Check into other repayment options. Extend the loan if you can. A 10-year loan extended to 20 or 25 years can cut payments dramatically. Contact your lender directly.
Garnishments can be your friend. Seriously. If you end up going into default (270 to 360 days behind on payments), the government can garnish your wages, Social Security payments or income tax refunds. They are limited, however. What you end up paying through garnishments may be less than what you’d pay with an alternative repayment plan. Not exactly the best way to do it, but it is a viable option.

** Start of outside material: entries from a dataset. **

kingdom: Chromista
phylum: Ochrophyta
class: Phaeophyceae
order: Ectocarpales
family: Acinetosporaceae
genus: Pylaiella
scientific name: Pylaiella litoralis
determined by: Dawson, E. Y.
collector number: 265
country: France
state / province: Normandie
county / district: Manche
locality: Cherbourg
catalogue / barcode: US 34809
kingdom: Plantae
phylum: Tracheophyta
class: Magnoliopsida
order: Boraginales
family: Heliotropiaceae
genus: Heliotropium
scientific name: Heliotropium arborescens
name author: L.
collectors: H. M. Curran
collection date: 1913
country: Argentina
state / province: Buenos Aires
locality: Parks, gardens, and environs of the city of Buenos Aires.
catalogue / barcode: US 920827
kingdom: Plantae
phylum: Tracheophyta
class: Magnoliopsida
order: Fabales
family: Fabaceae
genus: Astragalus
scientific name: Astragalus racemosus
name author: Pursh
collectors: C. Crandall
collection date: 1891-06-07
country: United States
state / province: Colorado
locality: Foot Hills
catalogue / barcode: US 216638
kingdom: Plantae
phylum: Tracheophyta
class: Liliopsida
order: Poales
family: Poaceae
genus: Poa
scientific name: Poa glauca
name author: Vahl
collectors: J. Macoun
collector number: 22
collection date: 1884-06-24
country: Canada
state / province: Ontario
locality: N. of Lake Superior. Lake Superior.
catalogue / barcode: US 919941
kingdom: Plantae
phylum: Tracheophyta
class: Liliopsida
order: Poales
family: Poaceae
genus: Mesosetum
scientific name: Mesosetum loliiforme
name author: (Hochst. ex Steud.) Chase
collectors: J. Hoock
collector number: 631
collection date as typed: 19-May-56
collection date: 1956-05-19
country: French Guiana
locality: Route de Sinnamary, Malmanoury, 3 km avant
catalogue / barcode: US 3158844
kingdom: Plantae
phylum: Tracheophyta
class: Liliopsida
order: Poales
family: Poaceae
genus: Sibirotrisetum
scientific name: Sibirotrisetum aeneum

Watch your retirement savings. It can’t be touched until the cash is deposited into your bank account. Then you might face a lawsuit from your lender to recover funds. So keep your retirement money in retirement.
Chapter 13 bankruptcy. Student loan debt can sometimes be included in a court-supervised repayment plan. If you still owe a student loan balance at the end of the repayment plan and paying it off would cause severe hardship, there’ve been cases where the debt has been successfully discharged. (Note: This doesn’t always work, so don’t count on it.)
Chapter 7 bankruptcy. Usually, student loan debt is hard to discharge, but some have succeeded. If you can’t maintain a minimal standard of living and it looks like you won’t be able to for the extended future, you might get a pass—but usually only if you’ve made a good faith effort to repay your student loan debt prior to filing bankruptcy.
Are you sick? Disabled? If so, you may not have to repay your student loans, whether or not you file bankruptcy. If your doctor certifies you’re totally and permanently disabled, you receive either SSDI or SSI, or you’re a veteran who’s unemployable due to a service-related condition, you might qualify for forgiveness. Unemployable veterans can even, in some circumstances, qualify for a refund of student loan payments they’ve already made.
Stay away from home equity. Using home equity loans is big time “risky business.” If you can’t repay, you could face foreclosure. Home equity loans also don’t offer affordable, flexible payment plans that federal and some private loans have. Financial experts really wave the caution flag if you’re thinking of dipping into home equity!
• Nationwide as of 2013, 70 percent of graduating seniors from four-year colleges had student loans, with the average outstanding debt being $28,400.
• In California, 55 percent of 2013 graduating college seniors had student loans, with an average outstanding debt of $20,340. California ranks 36th in the nation in the percentage of students with loans and 49th in average student loan debt.
• Outstanding federal student loan debt rose from slightly more than $400 billion in 2005 to more than $1 trillion in 2013.
• Total outstanding student debt for those 65 and older grew at a much faster pace—from about $2.8 billion in 2005 to $18.2 billion in 2013.
• More than 80 percent of the student loan debt held by those 65 and older was for their own education not their children’s.
• In 2013, about $150 million from Social Security payments for about 155,000 people was used as offsets for federal student loan debt. About 36,000 of the 155,000 people affected were 65 and older.
• In 2002, about 31,000 people had Social Security payments offset for federal student loan debt, and about 6,000 of those were 65 or older.